Second, in order to proceed collectively on a nationwide basis, Plaintiff must offer some concrete evidence that the job requirements and pay provisions of Defendant's employees at sites located outside of Orlando, Florida were similar to those at other offices or sites. Based on the present affidavits, the only three individuals interested in joining this suit worked out of Defendant's Orlando office or at Defendant's Orlando job site. There is simply no evidence concerning Defendant's other offices, job sites, or Defendant's pay policies at those other offices or sites.
Alternatively, Plaintiff may restrict the class to Defendant's Orlando office/job site(s).
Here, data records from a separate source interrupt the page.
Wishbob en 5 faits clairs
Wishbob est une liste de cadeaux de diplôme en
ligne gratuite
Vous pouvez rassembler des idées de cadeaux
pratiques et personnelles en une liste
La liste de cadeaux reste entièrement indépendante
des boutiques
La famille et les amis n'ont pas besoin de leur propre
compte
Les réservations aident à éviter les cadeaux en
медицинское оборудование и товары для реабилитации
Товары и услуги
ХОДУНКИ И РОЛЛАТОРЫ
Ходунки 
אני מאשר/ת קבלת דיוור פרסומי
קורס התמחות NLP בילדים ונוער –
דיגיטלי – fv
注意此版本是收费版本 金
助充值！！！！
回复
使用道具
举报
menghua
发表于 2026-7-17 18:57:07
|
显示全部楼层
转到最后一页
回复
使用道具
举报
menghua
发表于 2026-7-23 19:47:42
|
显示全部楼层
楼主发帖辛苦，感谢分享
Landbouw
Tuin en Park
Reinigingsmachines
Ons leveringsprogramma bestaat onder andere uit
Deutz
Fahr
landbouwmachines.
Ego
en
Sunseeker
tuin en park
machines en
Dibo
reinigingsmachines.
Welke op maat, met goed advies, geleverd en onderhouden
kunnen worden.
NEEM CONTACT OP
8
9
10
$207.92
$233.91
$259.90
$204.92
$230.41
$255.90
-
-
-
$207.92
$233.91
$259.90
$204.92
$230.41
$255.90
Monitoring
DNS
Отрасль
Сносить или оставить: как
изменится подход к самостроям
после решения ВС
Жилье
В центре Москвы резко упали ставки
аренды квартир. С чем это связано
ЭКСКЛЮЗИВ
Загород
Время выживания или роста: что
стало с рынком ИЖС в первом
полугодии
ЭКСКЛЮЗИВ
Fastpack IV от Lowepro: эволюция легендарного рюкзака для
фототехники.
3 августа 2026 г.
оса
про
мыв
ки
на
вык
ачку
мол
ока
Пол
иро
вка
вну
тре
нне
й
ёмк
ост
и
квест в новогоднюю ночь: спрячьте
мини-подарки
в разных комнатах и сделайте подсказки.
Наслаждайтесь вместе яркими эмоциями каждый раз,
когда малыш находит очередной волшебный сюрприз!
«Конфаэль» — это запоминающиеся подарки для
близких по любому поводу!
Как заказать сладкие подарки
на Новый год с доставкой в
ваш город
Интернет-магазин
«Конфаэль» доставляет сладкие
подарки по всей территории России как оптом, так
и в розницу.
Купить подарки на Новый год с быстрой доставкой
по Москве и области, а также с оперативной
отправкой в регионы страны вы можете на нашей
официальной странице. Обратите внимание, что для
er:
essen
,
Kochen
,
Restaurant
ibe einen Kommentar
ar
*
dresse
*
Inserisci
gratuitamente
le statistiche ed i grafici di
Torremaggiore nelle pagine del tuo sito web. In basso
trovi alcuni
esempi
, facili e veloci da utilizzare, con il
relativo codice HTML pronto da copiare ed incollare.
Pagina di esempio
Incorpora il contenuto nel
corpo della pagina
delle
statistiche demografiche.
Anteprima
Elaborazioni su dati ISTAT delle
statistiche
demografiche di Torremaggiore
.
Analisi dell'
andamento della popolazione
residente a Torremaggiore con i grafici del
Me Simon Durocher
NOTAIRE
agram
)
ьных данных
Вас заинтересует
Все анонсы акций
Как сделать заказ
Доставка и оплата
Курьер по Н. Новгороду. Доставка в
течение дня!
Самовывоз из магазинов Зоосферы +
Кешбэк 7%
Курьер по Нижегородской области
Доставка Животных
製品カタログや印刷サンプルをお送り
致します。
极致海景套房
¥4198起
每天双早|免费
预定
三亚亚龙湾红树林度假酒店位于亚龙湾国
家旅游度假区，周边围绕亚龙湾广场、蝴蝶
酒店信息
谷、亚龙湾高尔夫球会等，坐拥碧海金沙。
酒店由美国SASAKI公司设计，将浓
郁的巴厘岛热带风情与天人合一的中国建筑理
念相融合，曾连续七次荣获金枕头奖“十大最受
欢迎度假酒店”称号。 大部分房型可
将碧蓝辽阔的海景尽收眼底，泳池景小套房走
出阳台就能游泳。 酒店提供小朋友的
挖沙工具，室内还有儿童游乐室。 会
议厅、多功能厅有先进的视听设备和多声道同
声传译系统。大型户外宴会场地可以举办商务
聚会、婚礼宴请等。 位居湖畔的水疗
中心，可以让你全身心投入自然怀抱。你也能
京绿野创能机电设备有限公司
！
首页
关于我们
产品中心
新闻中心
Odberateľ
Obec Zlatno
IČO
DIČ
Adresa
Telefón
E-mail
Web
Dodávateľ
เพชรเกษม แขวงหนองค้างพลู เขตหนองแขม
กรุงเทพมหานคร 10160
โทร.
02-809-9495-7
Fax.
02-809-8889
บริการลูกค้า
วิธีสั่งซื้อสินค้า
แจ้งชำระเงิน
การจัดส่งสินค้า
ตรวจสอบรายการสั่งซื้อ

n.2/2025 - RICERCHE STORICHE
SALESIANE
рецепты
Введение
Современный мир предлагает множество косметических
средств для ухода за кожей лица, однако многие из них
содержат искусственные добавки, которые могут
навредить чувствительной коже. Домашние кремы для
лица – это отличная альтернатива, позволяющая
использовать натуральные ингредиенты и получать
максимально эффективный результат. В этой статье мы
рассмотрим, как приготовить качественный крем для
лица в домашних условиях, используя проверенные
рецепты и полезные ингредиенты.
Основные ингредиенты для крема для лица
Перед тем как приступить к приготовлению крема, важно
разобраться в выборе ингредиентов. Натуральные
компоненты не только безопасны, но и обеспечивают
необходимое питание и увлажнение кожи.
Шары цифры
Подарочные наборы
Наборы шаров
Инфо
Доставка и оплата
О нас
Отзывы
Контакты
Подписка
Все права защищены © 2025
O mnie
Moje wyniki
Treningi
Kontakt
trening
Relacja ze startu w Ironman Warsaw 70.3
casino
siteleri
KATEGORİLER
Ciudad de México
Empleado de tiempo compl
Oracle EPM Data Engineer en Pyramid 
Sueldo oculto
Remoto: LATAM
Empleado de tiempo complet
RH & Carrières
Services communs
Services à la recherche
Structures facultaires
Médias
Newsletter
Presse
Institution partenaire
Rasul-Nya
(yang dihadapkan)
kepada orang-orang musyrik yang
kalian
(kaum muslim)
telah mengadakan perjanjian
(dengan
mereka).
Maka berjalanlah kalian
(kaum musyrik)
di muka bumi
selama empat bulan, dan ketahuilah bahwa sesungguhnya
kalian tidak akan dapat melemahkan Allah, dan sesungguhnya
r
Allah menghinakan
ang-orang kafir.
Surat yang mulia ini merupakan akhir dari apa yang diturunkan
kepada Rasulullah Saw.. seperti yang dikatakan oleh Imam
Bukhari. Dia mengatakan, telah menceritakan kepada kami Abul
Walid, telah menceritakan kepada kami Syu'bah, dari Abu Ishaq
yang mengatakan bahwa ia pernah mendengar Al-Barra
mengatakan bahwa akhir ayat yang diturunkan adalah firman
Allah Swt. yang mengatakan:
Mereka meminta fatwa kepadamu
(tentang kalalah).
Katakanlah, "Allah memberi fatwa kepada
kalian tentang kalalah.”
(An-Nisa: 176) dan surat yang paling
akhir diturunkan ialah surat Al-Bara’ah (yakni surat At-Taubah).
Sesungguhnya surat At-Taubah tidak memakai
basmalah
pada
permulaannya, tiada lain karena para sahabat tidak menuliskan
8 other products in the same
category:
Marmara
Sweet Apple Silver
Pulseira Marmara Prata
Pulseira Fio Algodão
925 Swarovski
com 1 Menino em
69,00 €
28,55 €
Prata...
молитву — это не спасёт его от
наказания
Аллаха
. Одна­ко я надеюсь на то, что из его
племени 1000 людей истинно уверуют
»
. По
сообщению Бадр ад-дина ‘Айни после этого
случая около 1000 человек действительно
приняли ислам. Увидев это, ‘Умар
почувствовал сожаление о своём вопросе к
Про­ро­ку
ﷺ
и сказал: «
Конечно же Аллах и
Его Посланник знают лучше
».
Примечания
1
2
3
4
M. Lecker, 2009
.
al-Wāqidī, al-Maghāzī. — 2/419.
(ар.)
Finally, Plaintiff must address the extent to which individualized inquires into each employee's day-to-day activities may be necessary in this case. As Defendant indicated in its response, Defendant's time keeping practices vary from superintendent to superintendent and from site to site. Neither Plaintiff nor the three present affiants have identified their superintendent(s) or averred how their time was kept. Assuming there are fact-specific inquires regarding the manner in which each employee's time was kept, this case may not be appropriate for collective treatment.
IV
For the foregoing reasons, it is ORDERED that Plaintiff's Motion for Conditional Certification of a Collective Action (Doc. 37) is DENIED without prejudice.
DONE and ORDERED in Chambers, Orlando, Florida.